Dictionary of National Biography, 1885-1900/Blacklock, William James
BLACKLOCK, WILLIAM JAMES (1815?–1858), landscape painter, was born at Cumwhitton, near Carlisle, about 1815, and as a youth was apprenticed to a bookseller of Carlisle. He had always been remarkable for his love of drawing, and so strong did this predilection become that he determined to adopt art as a profession, and accordingly proceeded to London, where he at once began to exercise his talent.

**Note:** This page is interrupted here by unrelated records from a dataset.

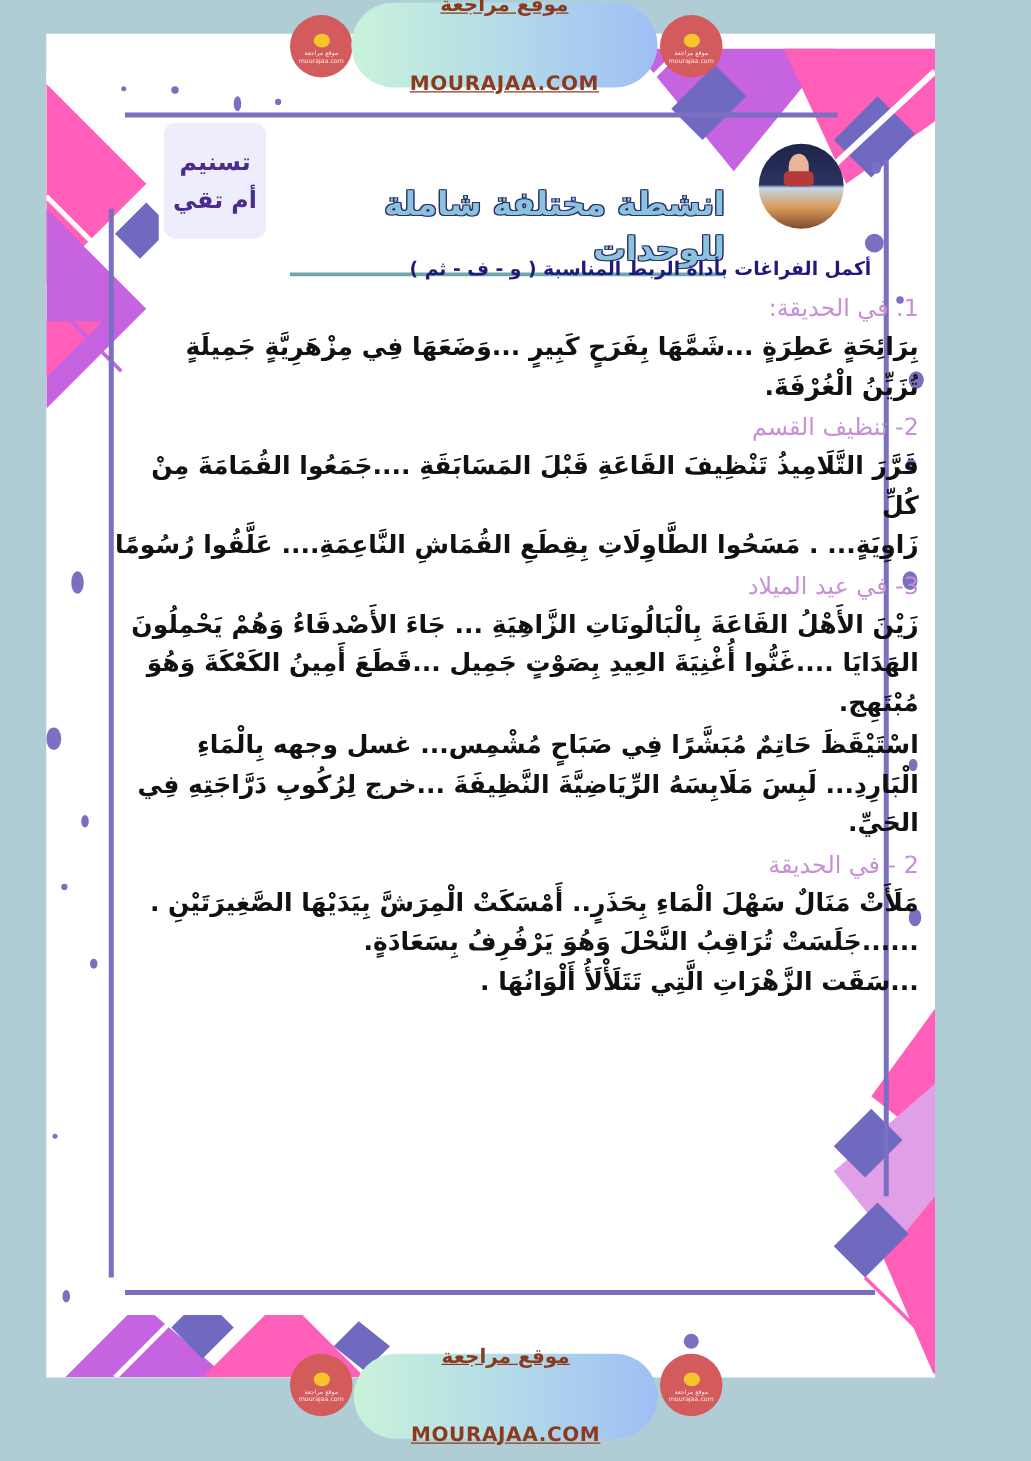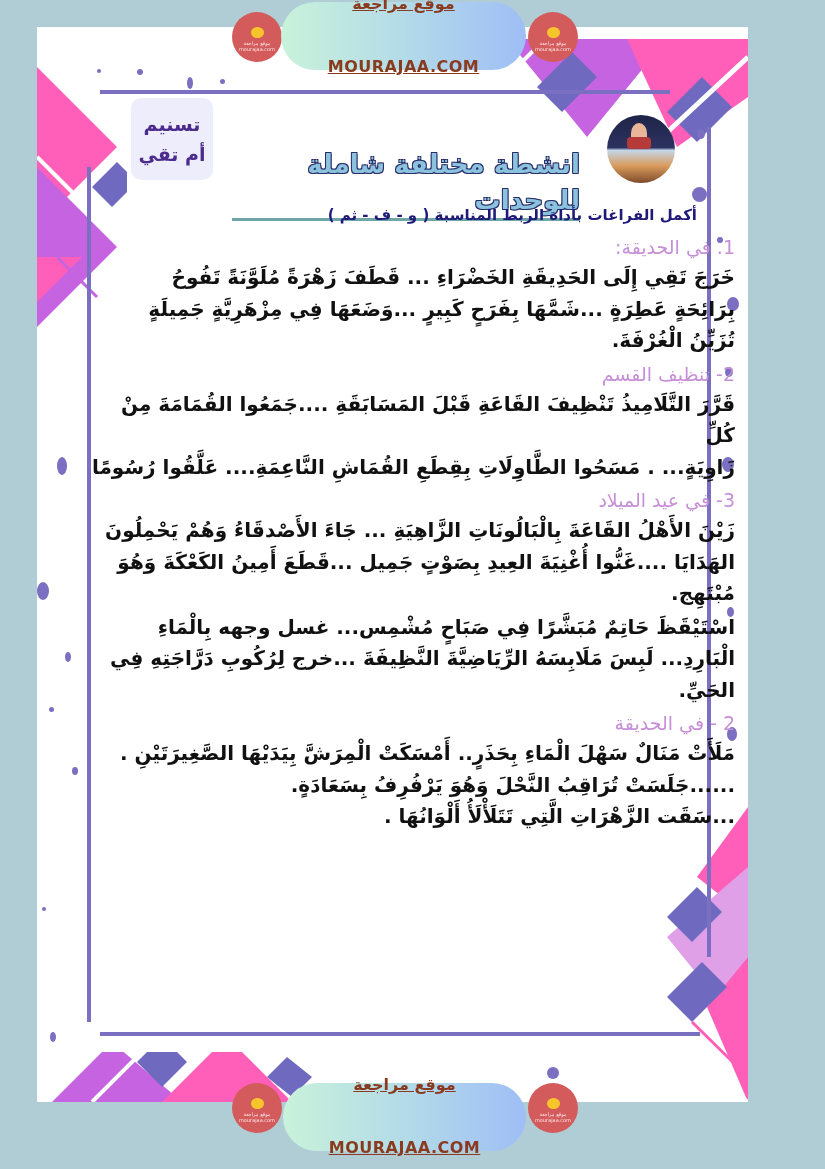--- a/index.html
+++ b/index.html
@@ -41,7 +41,7 @@
     .logo .txt { font-size: 5px; color: #ffe6e6; margin-top: 2px; line-height: 6px; text-align: center; }
 
     .author-badge {
-      position: absolute; left: 131px; top: 98px; width: 82px; height: 82px;
+      position: absolute; left: 131px; top: 98px; width: 82px; height: 93px;
       background: #eeedfb; border-radius: 10px;
       display: flex; flex-direction: column; align-items: center; justify-content: center;
       color: #4b2c8c; font-size: 19px; font-weight: bold; line-height: 30px;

In the year 1836 he sent his first pictures to the Royal Academy and continued to exhibit there, as well as at the British Institution and Society of British Artists, until 1855, in which year he contributed to the Royal Academy exhibition four pictures: ‘Hermitage Castle,' ‘The Border Keep,’ ‘Elter Water, and the Langdale Pikes,' and ‘Belted Will’s Tower, Naworth Castle.' He resided principally in London for about fifteen years, when declining health compelled him to return to his native county, where he continued to follow his profession until within a year or two of his decease, when the malady with which he was afflicted obliged him to relinquish its pursuit. He died at Dumfries on 12 March 1858, at the age of 42, and was buried at Cumwhitton. His works are principally views of the landscape scenery of the north of England, and their chief characteristics are picturesqueness and truthfulness. Lonely border towers, deeply embosomed in waving foliage, and bathing in the light of a golden sunset; remote and almost inaccessible tarns, surrounded by rough mountains, upon whose sides the shadows of the light clouds danced merrily; brawling brooks with overhanging rocks and waving trees were the scenes which he admired and loved to paint.
[Carlisle Journal, 19 March 1858; Royal Academy Exhibition Catalogues, 1836-56; Art Journal, 1858, p. 157; Athenæum, 1858, p. 439.]